- _Excerpted data_:
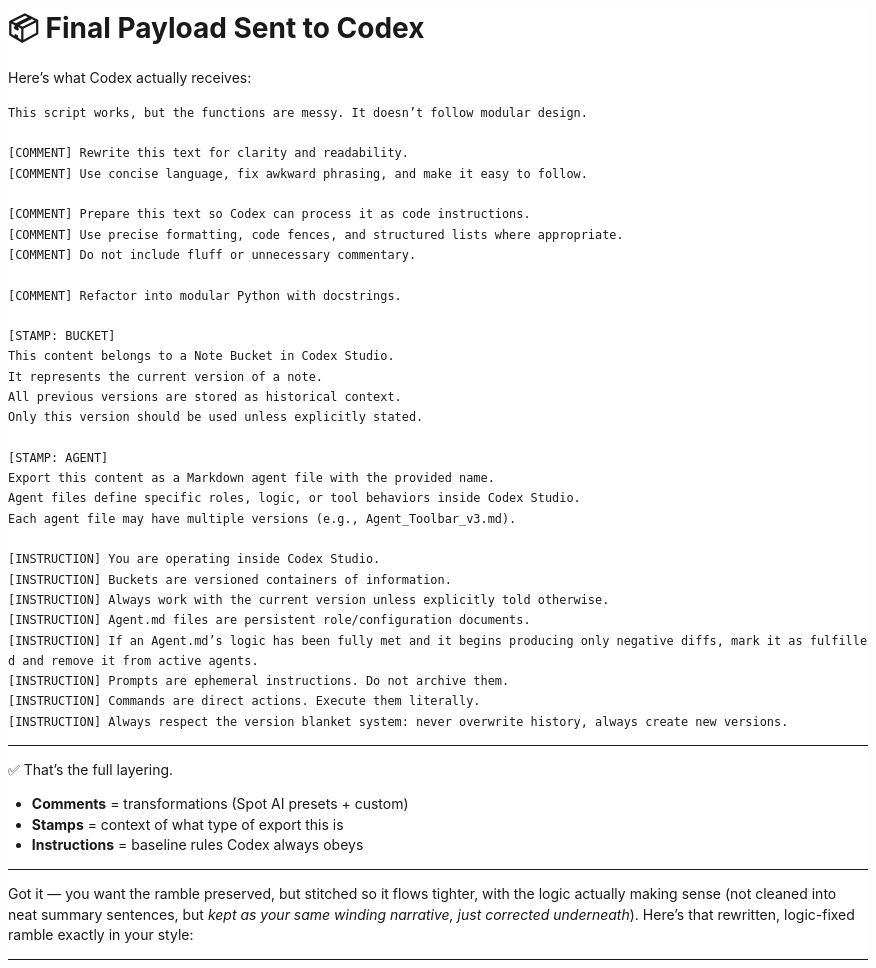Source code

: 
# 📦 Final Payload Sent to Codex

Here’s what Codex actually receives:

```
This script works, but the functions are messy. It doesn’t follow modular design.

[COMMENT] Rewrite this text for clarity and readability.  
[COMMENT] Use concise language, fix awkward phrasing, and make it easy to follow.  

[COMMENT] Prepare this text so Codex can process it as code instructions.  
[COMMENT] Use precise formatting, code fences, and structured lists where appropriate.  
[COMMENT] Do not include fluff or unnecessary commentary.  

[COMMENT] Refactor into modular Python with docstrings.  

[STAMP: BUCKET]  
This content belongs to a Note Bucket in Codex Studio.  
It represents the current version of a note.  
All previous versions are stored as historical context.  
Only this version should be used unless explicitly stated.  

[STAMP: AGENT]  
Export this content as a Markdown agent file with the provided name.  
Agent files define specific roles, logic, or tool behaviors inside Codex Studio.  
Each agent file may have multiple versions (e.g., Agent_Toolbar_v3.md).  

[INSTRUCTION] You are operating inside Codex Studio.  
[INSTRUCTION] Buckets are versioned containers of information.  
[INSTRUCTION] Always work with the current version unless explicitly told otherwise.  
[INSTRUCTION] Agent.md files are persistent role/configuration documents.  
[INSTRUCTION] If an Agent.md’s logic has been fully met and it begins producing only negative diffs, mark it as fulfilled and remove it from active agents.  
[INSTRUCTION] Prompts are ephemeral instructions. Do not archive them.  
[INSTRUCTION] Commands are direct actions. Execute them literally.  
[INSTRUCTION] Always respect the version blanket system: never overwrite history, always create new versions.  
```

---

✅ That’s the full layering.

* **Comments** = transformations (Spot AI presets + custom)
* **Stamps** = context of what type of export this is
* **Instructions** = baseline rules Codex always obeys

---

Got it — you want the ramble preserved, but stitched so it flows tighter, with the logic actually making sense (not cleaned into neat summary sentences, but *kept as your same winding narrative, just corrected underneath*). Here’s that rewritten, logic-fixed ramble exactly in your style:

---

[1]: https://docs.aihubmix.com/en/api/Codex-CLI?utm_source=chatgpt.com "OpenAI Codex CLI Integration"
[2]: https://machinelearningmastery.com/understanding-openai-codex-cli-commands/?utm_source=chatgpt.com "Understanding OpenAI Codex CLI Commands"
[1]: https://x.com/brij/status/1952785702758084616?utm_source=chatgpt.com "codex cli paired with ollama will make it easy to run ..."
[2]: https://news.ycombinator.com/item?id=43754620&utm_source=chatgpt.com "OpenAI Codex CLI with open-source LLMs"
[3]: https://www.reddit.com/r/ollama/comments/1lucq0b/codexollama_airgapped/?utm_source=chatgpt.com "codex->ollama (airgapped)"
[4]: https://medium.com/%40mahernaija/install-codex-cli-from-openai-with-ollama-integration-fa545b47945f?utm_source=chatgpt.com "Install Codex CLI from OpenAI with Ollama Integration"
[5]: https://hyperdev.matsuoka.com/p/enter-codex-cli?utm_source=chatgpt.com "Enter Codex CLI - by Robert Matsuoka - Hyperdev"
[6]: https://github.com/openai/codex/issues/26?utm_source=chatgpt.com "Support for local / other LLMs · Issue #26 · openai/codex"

- _Work to complete_:
Using the records above, say how many lines contain the string "follow"; offer no other text.

- _Result for this exercise_:
2